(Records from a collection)
● ● ●
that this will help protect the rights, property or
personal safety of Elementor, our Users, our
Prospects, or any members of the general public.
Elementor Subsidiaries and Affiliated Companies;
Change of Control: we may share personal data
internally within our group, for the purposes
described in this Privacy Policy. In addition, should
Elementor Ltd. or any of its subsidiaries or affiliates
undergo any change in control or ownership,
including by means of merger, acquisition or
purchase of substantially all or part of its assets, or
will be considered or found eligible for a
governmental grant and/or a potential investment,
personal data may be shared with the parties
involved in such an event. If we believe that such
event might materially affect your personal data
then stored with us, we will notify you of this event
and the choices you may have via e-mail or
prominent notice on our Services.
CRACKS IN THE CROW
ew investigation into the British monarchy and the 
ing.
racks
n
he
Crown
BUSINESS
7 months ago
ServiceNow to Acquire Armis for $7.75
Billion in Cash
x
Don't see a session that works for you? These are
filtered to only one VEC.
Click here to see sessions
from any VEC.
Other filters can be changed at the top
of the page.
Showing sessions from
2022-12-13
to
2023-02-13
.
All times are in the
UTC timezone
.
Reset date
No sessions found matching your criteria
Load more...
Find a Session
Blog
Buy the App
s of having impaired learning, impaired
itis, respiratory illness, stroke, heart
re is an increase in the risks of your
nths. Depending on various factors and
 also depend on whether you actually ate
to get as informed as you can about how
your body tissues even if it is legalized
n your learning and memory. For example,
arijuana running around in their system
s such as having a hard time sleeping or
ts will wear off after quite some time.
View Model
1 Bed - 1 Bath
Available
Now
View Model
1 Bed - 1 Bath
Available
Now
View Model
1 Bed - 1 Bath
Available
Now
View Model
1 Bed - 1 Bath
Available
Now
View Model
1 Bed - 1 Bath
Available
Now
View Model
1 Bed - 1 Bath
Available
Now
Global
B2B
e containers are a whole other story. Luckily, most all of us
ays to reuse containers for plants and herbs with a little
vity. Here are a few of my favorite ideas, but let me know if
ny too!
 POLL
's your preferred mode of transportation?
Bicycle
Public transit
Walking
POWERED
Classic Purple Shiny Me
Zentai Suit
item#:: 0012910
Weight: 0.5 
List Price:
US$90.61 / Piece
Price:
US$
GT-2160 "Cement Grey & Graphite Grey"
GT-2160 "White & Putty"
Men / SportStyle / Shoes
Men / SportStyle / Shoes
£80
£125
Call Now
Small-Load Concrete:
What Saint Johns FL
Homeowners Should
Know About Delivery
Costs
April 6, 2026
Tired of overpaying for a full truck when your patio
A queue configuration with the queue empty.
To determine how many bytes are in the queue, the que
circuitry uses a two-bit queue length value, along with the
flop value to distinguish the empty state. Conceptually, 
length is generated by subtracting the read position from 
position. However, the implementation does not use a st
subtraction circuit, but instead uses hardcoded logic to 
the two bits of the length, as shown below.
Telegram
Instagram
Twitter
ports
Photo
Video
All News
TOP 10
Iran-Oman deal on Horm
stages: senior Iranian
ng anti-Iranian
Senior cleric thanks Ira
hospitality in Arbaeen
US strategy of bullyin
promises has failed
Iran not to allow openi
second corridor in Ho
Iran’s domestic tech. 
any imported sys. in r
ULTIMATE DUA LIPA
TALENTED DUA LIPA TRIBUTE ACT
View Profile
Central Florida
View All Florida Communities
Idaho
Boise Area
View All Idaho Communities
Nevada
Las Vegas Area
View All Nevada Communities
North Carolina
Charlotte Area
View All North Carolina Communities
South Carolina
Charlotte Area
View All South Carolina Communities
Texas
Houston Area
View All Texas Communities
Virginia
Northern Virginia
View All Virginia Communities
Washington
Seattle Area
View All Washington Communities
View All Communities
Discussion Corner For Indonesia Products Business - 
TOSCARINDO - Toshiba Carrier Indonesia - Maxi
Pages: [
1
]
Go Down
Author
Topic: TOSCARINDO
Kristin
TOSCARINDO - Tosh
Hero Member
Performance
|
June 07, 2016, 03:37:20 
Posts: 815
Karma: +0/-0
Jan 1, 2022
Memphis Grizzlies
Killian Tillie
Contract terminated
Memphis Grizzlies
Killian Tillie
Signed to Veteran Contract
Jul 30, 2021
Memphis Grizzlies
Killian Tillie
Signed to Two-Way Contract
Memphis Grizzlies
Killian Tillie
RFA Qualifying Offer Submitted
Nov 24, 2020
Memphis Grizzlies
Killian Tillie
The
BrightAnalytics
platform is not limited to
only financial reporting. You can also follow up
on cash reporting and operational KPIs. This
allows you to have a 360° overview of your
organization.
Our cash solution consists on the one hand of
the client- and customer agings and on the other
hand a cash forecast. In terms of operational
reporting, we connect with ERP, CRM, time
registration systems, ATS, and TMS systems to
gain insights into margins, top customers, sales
● ● ●
- [Exercise objective] The records above must be reproduced word for word.

- [Response area]
that this will help protect the rights, property or
personal safety of Elementor, our Users, our
Prospects, or any members of the general public.
Elementor Subsidiaries and Affiliated Companies;
Change of Control: we may share personal data
internally within our group, for the purposes
described in this Privacy Policy. In addition, should
Elementor Ltd. or any of its subsidiaries or affiliates
undergo any change in control or ownership,
including by means of merger, acquisition or
purchase of substantially all or part of its assets, or
will be considered or found eligible for a
governmental grant and/or a potential investment,
personal data may be shared with the parties
involved in such an event. If we believe that such
event might materially affect your personal data
then stored with us, we will notify you of this event
and the choices you may have via e-mail or
prominent notice on our Services.
CRACKS IN THE CROW
ew investigation into the British monarchy and the 
ing.
racks
n
he
Crown
BUSINESS
7 months ago
ServiceNow to Acquire Armis for $7.75
Billion in Cash
x
Don't see a session that works for you? These are
filtered to only one VEC.
Click here to see sessions
from any VEC.
Other filters can be changed at the top
of the page.
Showing sessions from
2022-12-13
to
2023-02-13
.
All times are in the
UTC timezone
.
Reset date
No sessions found matching your criteria
Load more...
Find a Session
Blog
Buy the App
s of having impaired learning, impaired
itis, respiratory illness, stroke, heart
re is an increase in the risks of your
nths. Depending on various factors and
 also depend on whether you actually ate
to get as informed as you can about how
your body tissues even if it is legalized
n your learning and memory. For example,
arijuana running around in their system
s such as having a hard time sleeping or
ts will wear off after quite some time.
View Model
1 Bed - 1 Bath
Available
Now
View Model
1 Bed - 1 Bath
Available
Now
View Model
1 Bed - 1 Bath
Available
Now
View Model
1 Bed - 1 Bath
Available
Now
View Model
1 Bed - 1 Bath
Available
Now
View Model
1 Bed - 1 Bath
Available
Now
Global
B2B
e containers are a whole other story. Luckily, most all of us
ays to reuse containers for plants and herbs with a little
vity. Here are a few of my favorite ideas, but let me know if
ny too!
 POLL
's your preferred mode of transportation?
Bicycle
Public transit
Walking
POWERED
Classic Purple Shiny Me
Zentai Suit
item#:: 0012910
Weight: 0.5 
List Price:
US$90.61 / Piece
Price:
US$
GT-2160 "Cement Grey & Graphite Grey"
GT-2160 "White & Putty"
Men / SportStyle / Shoes
Men / SportStyle / Shoes
£80
£125
Call Now
Small-Load Concrete:
What Saint Johns FL
Homeowners Should
Know About Delivery
Costs
April 6, 2026
Tired of overpaying for a full truck when your patio
A queue configuration with the queue empty.
To determine how many bytes are in the queue, the que
circuitry uses a two-bit queue length value, along with the
flop value to distinguish the empty state. Conceptually, 
length is generated by subtracting the read position from 
position. However, the implementation does not use a st
subtraction circuit, but instead uses hardcoded logic to 
the two bits of the length, as shown below.
Telegram
Instagram
Twitter
ports
Photo
Video
All News
TOP 10
Iran-Oman deal on Horm
stages: senior Iranian
ng anti-Iranian
Senior cleric thanks Ira
hospitality in Arbaeen
US strategy of bullyin
promises has failed
Iran not to allow openi
second corridor in Ho
Iran’s domestic tech. 
any imported sys. in r
ULTIMATE DUA LIPA
TALENTED DUA LIPA TRIBUTE ACT
View Profile
Central Florida
View All Florida Communities
Idaho
Boise Area
View All Idaho Communities
Nevada
Las Vegas Area
View All Nevada Communities
North Carolina
Charlotte Area
View All North Carolina Communities
South Carolina
Charlotte Area
View All South Carolina Communities
Texas
Houston Area
View All Texas Communities
Virginia
Northern Virginia
View All Virginia Communities
Washington
Seattle Area
View All Washington Communities
View All Communities
Discussion Corner For Indonesia Products Business - 
TOSCARINDO - Toshiba Carrier Indonesia - Maxi
Pages: [
1
]
Go Down
Author
Topic: TOSCARINDO
Kristin
TOSCARINDO - Tosh
Hero Member
Performance
|
June 07, 2016, 03:37:20 
Posts: 815
Karma: +0/-0
Jan 1, 2022
Memphis Grizzlies
Killian Tillie
Contract terminated
Memphis Grizzlies
Killian Tillie
Signed to Veteran Contract
Jul 30, 2021
Memphis Grizzlies
Killian Tillie
Signed to Two-Way Contract
Memphis Grizzlies
Killian Tillie
RFA Qualifying Offer Submitted
Nov 24, 2020
Memphis Grizzlies
Killian Tillie
The
BrightAnalytics
platform is not limited to
only financial reporting. You can also follow up
on cash reporting and operational KPIs. This
allows you to have a 360° overview of your
organization.
Our cash solution consists on the one hand of
the client- and customer agings and on the other
hand a cash forecast. In terms of operational
reporting, we connect with ERP, CRM, time
registration systems, ATS, and TMS systems to
gain insights into margins, top customers, sales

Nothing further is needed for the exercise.